Inventory sales is not relevant to property management companies and most service businesses.

 

One Way To Close a Deal Tax-Free

Property management sellers want to pay as little tax as possible. Is it possible to avoid paying taxes altogether?  Yes and no. If you put cash in your pocket upon the sale of the company, you’re going to get taxed. But there are a few ways to close your deal on a tax-free basis.

One way is with stock exchanges. If a buyer has his own corporation and offers his company stock in exchange for stock in your company, it could qualify. As long as certain IRS provisions are met which pertain to a reorganization, you can conduct a stock exchange like this and not have to pay any taxes at closing.

The IRS states that the seller must receive 50%-100% of the buyer’s stock in order for it to be tax-free. As for asset transfers, you can make these tax-free as well if you receive 100% of the buyer’s stock. The only time you will be taxed is if the buyer gave you actual cash for your stock or assets. Otherwise, you can get away with a tax-free transaction by simply keeping it as an exchange of non-cash assets.

 

The benefit of seller financing

Business sellers love all-cash offers. Because property management is a highly-desirable category in business sales, all-cash deals are very achievable. But more often than not, buyers are not willing to pony up 100% cash to close the transaction.

Seller financing allows an owner to achieve a higher price by deferring payments from the buyer. The buyer makes monthly payments for 3, 5 or 7 years typically, with an interest rate added onto the monthly premiums. SBA lenders and local banks usually require some amount of seller financing in order to underwrite their loan. A seller carry note is usually the best way to bridge the gap in price expectations between a seller and buyer. It’s also seen as a way for the outgoing owner to still have skin in the game and actively assist the new owner in a successful transition.
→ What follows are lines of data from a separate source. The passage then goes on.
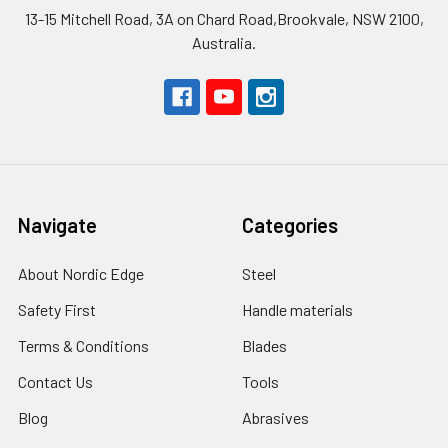
13-15 Mitchell Road, 3A on Chard Road,Brookvale, NSW 2100,
Australia.
Navigate
Categories
About Nordic Edge
Steel
Safety First
Handle materials
Terms & Conditions
Blades
Contact Us
Tools
Blog
Abrasives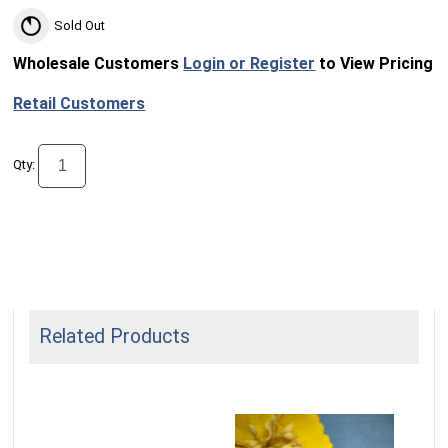
Sold Out
Wholesale Customers
Login or Register
to View Pricing
Retail Customers
Qty:
Related Products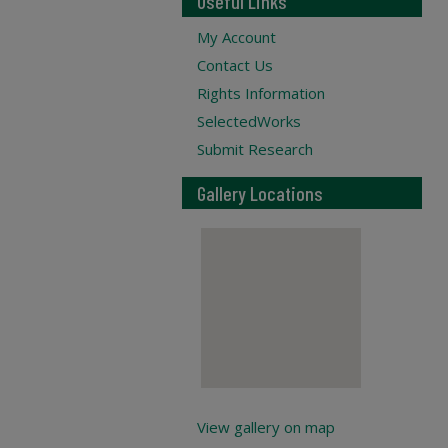
Useful Links
My Account
Contact Us
Rights Information
SelectedWorks
Submit Research
Gallery Locations
View gallery on map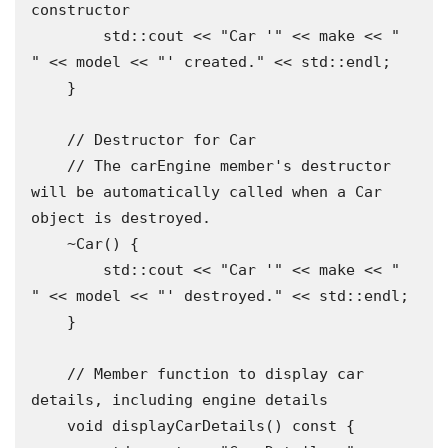
constructor

        std::cout << "Car '" << make << " 
" << model << "' created." << std::endl;

    }

    // Destructor for Car

    // The carEngine member's destructor 
will be automatically called when a Car 
object is destroyed.

    ~Car() {

        std::cout << "Car '" << make << " 
" << model << "' destroyed." << std::endl;

    }

    // Member function to display car 
details, including engine details

    void displayCarDetails() const {
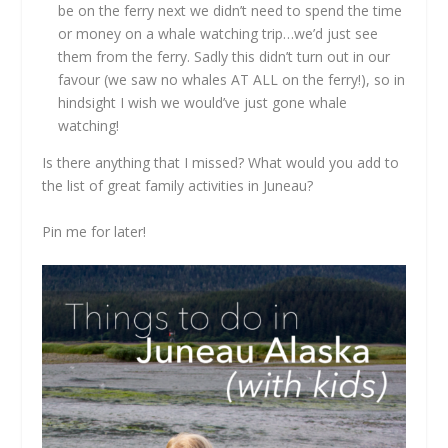
be on the ferry next we didn’t need to spend the time
or money on a whale watching trip…we’d just see
them from the ferry. Sadly this didn’t turn out in our
favour (we saw no whales AT ALL on the ferry!), so in
hindsight I wish we would’ve just gone whale
watching!
Is there anything that I missed? What would you add to
the list of great family activities in Juneau?
Pin me for later!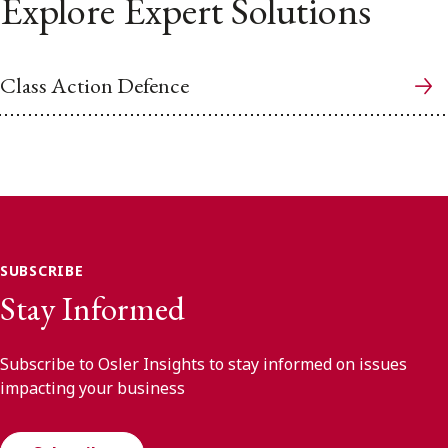
Explore Expert Solutions
Class Action Defence
SUBSCRIBE
Stay Informed
Subscribe to Osler Insights to stay informed on issues
impacting your business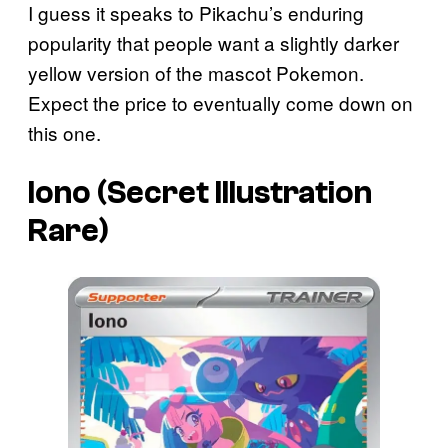
I guess it speaks to Pikachu’s enduring
popularity that people want a slightly darker
yellow version of the mascot Pokemon.
Expect the price to eventually come down on
this one.
Iono (Secret Illustration
Rare)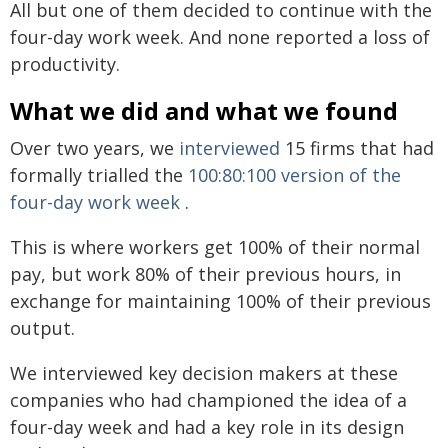
All but one of them decided to continue with the
four-day work week. And none reported a loss of
productivity.
What we did and what we found
Over two years, we
interviewed
15 firms that had
formally trialled the
100:80:100 version of the
four-day work week
.
This is where workers get 100% of their normal
pay, but work 80% of their previous hours, in
exchange for maintaining 100% of their previous
output.
We interviewed key decision makers at these
companies who had championed the idea of a
four-day week and had a key role in its design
Many sellers struggle with incurring this risk. What if the new guy makes a mess of things? Loses many of my clients or employees? If the business goes south and the buyer defaults, there is a chance you could lose your business and the money still owed on the note.
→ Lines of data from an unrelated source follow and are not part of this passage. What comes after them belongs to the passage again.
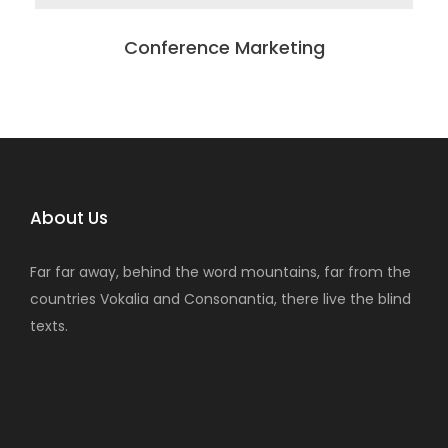
Conference Marketing
About Us
Far far away, behind the word mountains, far from the
countries Vokalia and Consonantia, there live the blind
texts.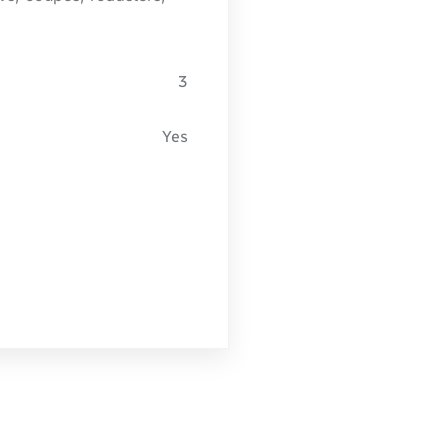
3
Yes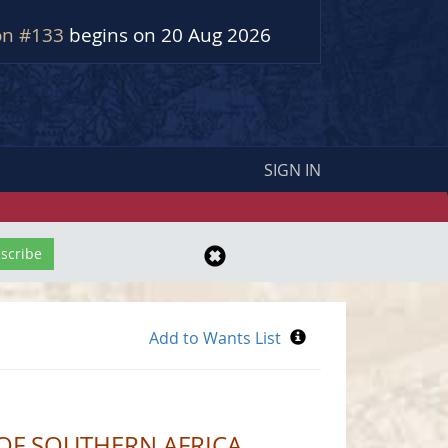
on #133
begins on 20 Aug 2026
SIGN IN
 OF SOUTHERN AFRICA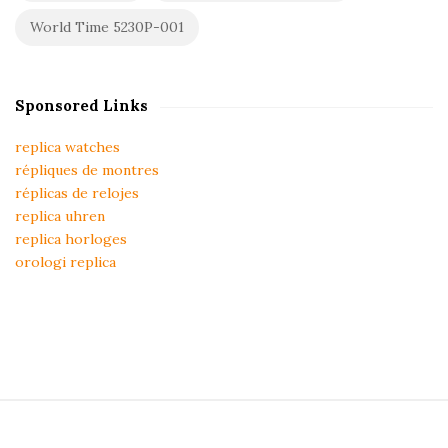
World Time 5230P-001
Sponsored Links
replica watches
répliques de montres
réplicas de relojes
replica uhren
replica horloges
orologi replica
S
i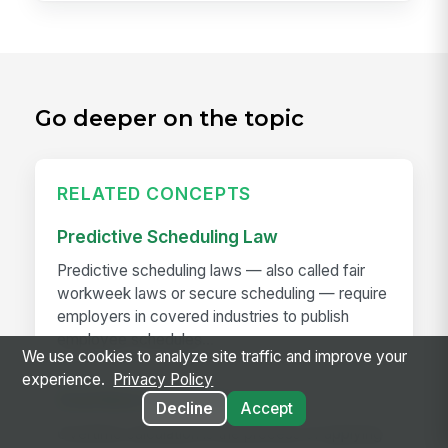
Go deeper on the topic
RELATED CONCEPTS
Predictive Scheduling Law
Predictive scheduling laws — also called fair
workweek laws or secure scheduling — require
employers in covered industries to publish
employee schedules...
We use cookies to analyze site traffic and improve your
experience.
Privacy Policy
Overtime Calculation
Decline
Accept
Overtime calculation is the process of applying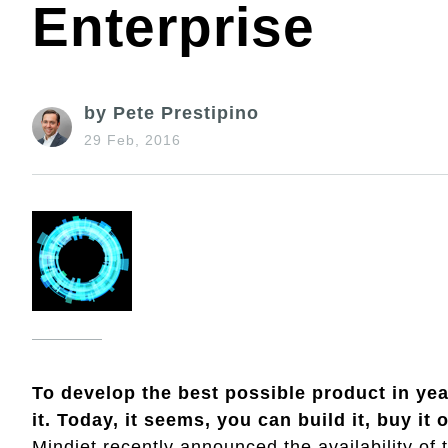
Enterprise
by Pete Prestipino
29 Feb, 2016
To develop the best possible product in yea
it. Today, it seems, you can build it, buy it 
Mindjet recently announced the availability of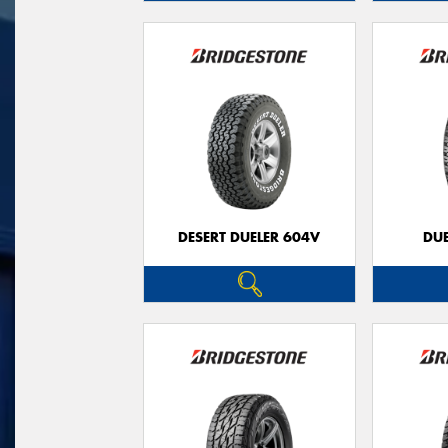
DESERT DUELER 604V
DUE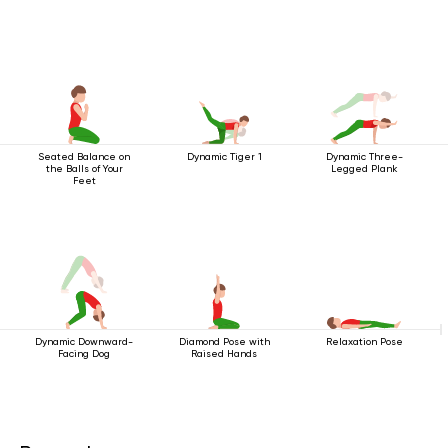
Seated Balance on
Dynamic Tiger 1
Dynamic Three-
the Balls of Your
Legged Plank
Feet
Dynamic Downward-
Diamond Pose with
Relaxation Pose
Facing Dog
Raised Hands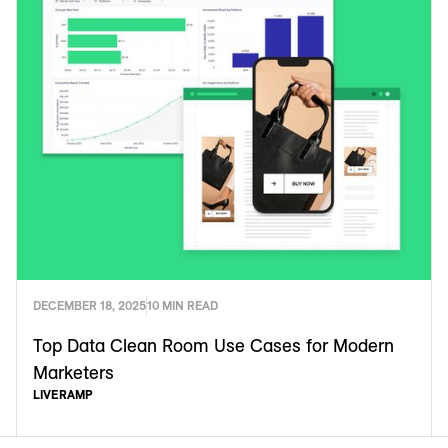
DECEMBER 18, 2025
10 MIN READ
Top Data Clean Room Use Cases for Modern
Marketers
LIVERAMP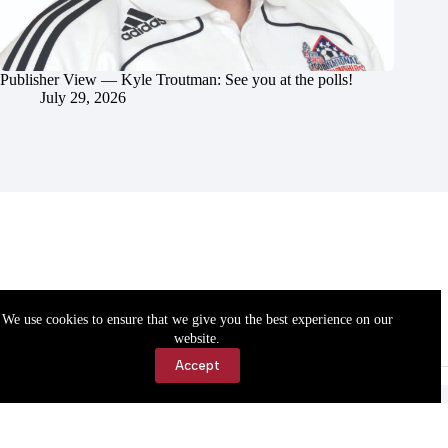
Publisher View — Kyle Troutman: See you at the polls!
July 29, 2026
We use cookies to ensure that we give you the best experience on our
website.
Accept
Accessibility
Contact Us
Copyright © 2026 Cassville Democrat. All rights reserved.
On the favorable side, the nature of PM’s recurring revenues and contracted fees makes this, thankfully, pretty uncommon. In a worst case of a default or BK, the seller can defer all taxes on the monthly payments until they’ve landed. You only pay taxes on the money the buyer has already paid you. Not only that, you get to retain ownership of your company while keeping the money the buyer already paid you.

This outcome can be great as long as the company has not lost a lot of its income potential. These are serious considerations you need to make before you offer seller financing to a buyer. But if you are just selling some of your assets through seller financing while retaining stock ownership of the company, then it may be a less risky transaction for you.

 

This post intended for informational purposes only. It is not intended to constitute legal, tax or investment advice. There is no guarantee that any claims made are accurate or will come to pass. ManageVisors does not warrant the accuracy of the information. Consult a financial, tax or legal professional for specific information related to your own situation.